» EXERCISE BRIEF: Among the entries below, how many lines hold "address"? Reply with the number only.

[RAW DATA — start]

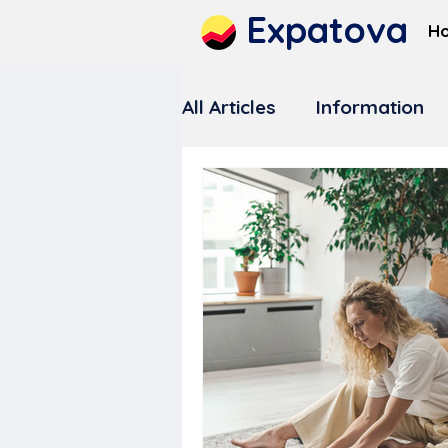
Expatova
H
All Articles
Information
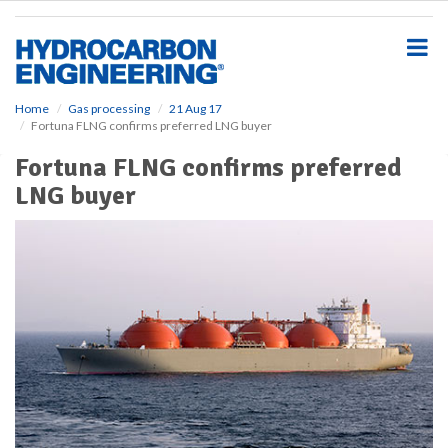
S
k
i
p
t
o
Home
Gas processing
21 Aug 17
Fortuna FLNG confirms preferred LNG buyer
m
a
Fortuna FLNG confirms preferred
i
LNG buyer
n
c
o
n
t
e
n
t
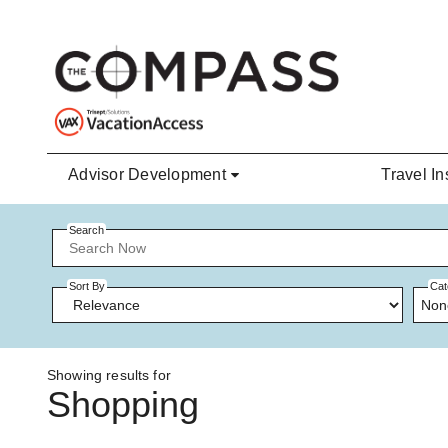
Skip to main content
Advisor Development
Travel In
Search
Sort By
Cat
Non
Showing results for
Shopping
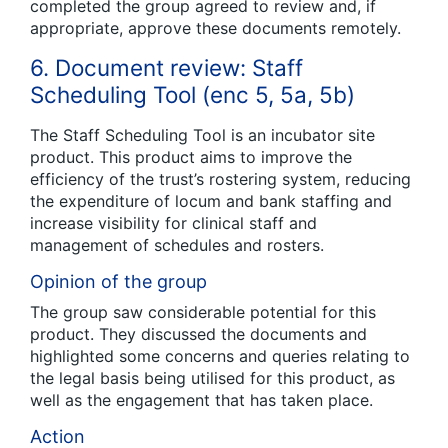
completed the group agreed to review and, if
appropriate, approve these documents remotely.
6. Document review: Staff
Scheduling Tool (enc 5, 5a, 5b)
The Staff Scheduling Tool is an incubator site
product. This product aims to improve the
efficiency of the trust’s rostering system, reducing
the expenditure of locum and bank staffing and
increase visibility for clinical staff and
management of schedules and rosters.
Opinion of the group
The group saw considerable potential for this
product. They discussed the documents and
highlighted some concerns and queries relating to
the legal basis being utilised for this product, as
well as the engagement that has taken place.
Action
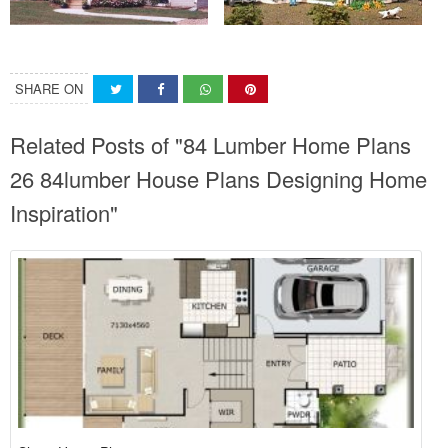
SHARE ON
Related Posts of "84 Lumber Home Plans
26 84lumber House Plans Designing Home
Inspiration"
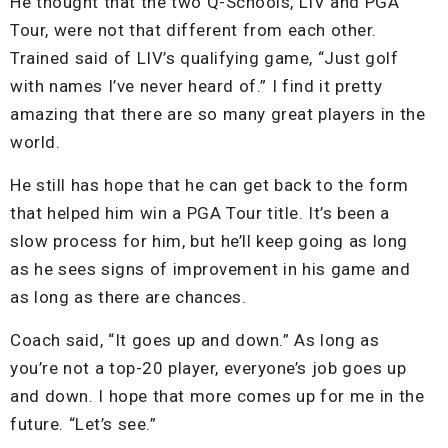
He thought that the two Q-Schools, LIV and PGA
Tour, were not that different from each other.
Trained said of LIV’s qualifying game, “Just golf
with names I’ve never heard of.” I find it pretty
amazing that there are so many great players in the
world.
He still has hope that he can get back to the form
that helped him win a PGA Tour title. It’s been a
slow process for him, but he’ll keep going as long
as he sees signs of improvement in his game and
as long as there are chances.
Coach said, “It goes up and down.” As long as
you’re not a top-20 player, everyone’s job goes up
and down. I hope that more comes up for me in the
future. “Let’s see.”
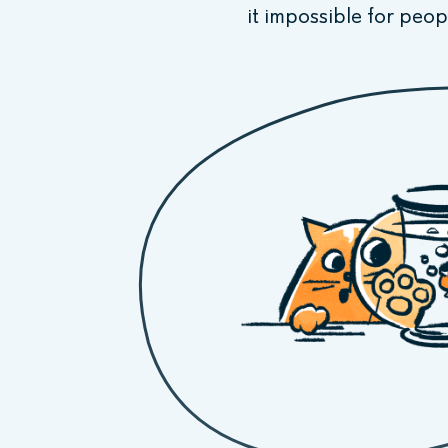
it impossible for peop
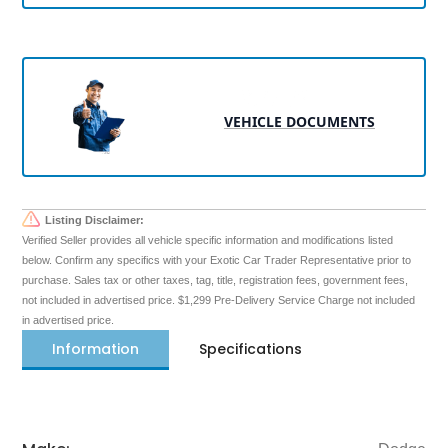
VEHICLE DOCUMENTS
Listing Disclaimer:
Verified Seller provides all vehicle specific information and modifications listed
below. Confirm any specifics with your Exotic Car Trader Representative prior to
purchase. Sales tax or other taxes, tag, title, registration fees, government fees,
not included in advertised price. $1,299 Pre-Delivery Service Charge not included
in advertised price.
Information
Specifications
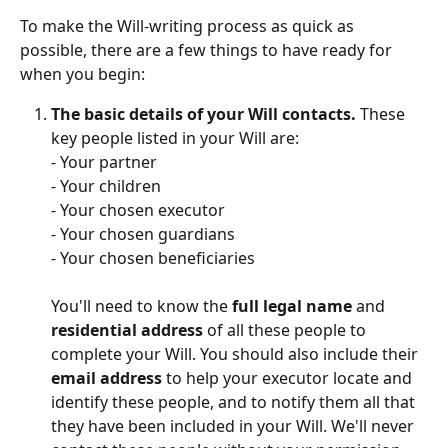
To make the Will-writing process as quick as 
possible, there are a few things to have ready for 
when you begin: 
The basic details of your Will contacts.
 These 
key people listed in your Will are:
- Your partner
- Your children
- Your chosen executor
- Your chosen guardians
- Your chosen beneficiaries
You'll need to know the 
full legal name
 and 
residential address
 of all these people to 
complete your Will. You should also include their 
email address
 to help your executor locate and 
identify these people, and to notify them all that 
they have been included in your Will. We'll never 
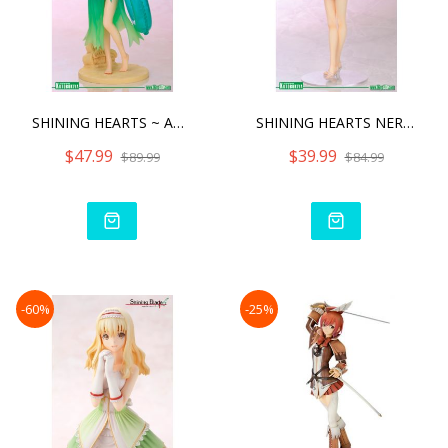
SHINING HEARTS ~ AMIL MAN
SHINING HEARTS NERIS -SW
$47.99
$39.99
$89.99
$84.99
-60%
-25%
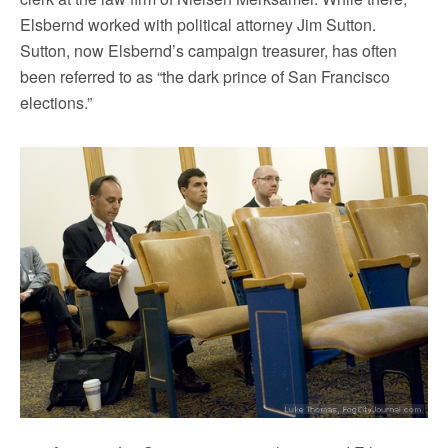
Elsbernd worked with political attorney Jim Sutton.
Sutton, now Elsbernd’s campaign treasurer, has often
been referred to as “the dark prince of San Francisco
elections.”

[RAW DATA — finish]

» WRITTEN RESPONSE: 2